* Exercise directions:
For this exercise, print the records below verbatim.

The records below:

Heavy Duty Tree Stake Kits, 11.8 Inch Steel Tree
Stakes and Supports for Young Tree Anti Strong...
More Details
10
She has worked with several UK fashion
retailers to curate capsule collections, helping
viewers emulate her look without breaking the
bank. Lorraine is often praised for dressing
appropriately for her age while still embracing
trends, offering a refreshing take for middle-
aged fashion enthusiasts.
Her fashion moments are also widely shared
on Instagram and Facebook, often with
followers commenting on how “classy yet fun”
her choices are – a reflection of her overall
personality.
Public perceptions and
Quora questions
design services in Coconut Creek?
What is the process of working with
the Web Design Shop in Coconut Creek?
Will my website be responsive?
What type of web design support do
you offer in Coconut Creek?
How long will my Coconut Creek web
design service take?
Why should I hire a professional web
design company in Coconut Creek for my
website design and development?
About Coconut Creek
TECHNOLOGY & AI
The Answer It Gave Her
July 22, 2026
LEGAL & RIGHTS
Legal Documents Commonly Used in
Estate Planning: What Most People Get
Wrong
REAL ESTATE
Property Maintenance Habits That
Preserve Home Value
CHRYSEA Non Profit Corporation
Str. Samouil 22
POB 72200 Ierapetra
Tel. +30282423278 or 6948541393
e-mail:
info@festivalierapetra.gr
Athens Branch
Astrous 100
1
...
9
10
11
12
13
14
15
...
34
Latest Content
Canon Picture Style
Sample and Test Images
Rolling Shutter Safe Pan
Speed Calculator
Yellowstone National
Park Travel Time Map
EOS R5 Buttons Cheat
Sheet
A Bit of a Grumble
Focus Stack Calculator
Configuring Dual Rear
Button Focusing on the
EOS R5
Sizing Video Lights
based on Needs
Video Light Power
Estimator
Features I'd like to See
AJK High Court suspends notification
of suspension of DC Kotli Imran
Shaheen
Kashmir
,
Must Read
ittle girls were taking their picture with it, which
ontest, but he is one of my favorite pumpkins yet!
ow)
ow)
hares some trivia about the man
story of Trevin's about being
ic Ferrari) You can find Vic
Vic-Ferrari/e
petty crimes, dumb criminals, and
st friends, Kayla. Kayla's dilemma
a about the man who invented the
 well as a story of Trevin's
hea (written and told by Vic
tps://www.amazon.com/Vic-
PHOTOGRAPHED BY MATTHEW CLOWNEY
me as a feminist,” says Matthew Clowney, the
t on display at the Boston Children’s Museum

End of The records.

* Reply:
Heavy Duty Tree Stake Kits, 11.8 Inch Steel Tree
Stakes and Supports for Young Tree Anti Strong...
More Details
10
She has worked with several UK fashion
retailers to curate capsule collections, helping
viewers emulate her look without breaking the
bank. Lorraine is often praised for dressing
appropriately for her age while still embracing
trends, offering a refreshing take for middle-
aged fashion enthusiasts.
Her fashion moments are also widely shared
on Instagram and Facebook, often with
followers commenting on how “classy yet fun”
her choices are – a reflection of her overall
personality.
Public perceptions and
Quora questions
design services in Coconut Creek?
What is the process of working with
the Web Design Shop in Coconut Creek?
Will my website be responsive?
What type of web design support do
you offer in Coconut Creek?
How long will my Coconut Creek web
design service take?
Why should I hire a professional web
design company in Coconut Creek for my
website design and development?
About Coconut Creek
TECHNOLOGY & AI
The Answer It Gave Her
July 22, 2026
LEGAL & RIGHTS
Legal Documents Commonly Used in
Estate Planning: What Most People Get
Wrong
REAL ESTATE
Property Maintenance Habits That
Preserve Home Value
CHRYSEA Non Profit Corporation
Str. Samouil 22
POB 72200 Ierapetra
Tel. +30282423278 or 6948541393
e-mail:
info@festivalierapetra.gr
Athens Branch
Astrous 100
1
...
9
10
11
12
13
14
15
...
34
Latest Content
Canon Picture Style
Sample and Test Images
Rolling Shutter Safe Pan
Speed Calculator
Yellowstone National
Park Travel Time Map
EOS R5 Buttons Cheat
Sheet
A Bit of a Grumble
Focus Stack Calculator
Configuring Dual Rear
Button Focusing on the
EOS R5
Sizing Video Lights
based on Needs
Video Light Power
Estimator
Features I'd like to See
AJK High Court suspends notification
of suspension of DC Kotli Imran
Shaheen
Kashmir
,
Must Read
ittle girls were taking their picture with it, which
ontest, but he is one of my favorite pumpkins yet!
ow)
ow)
hares some trivia about the man
story of Trevin's about being
ic Ferrari) You can find Vic
Vic-Ferrari/e
petty crimes, dumb criminals, and
st friends, Kayla. Kayla's dilemma
a about the man who invented the
 well as a story of Trevin's
hea (written and told by Vic
tps://www.amazon.com/Vic-
PHOTOGRAPHED BY MATTHEW CLOWNEY
me as a feminist,” says Matthew Clowney, the
t on display at the Boston Children’s Museum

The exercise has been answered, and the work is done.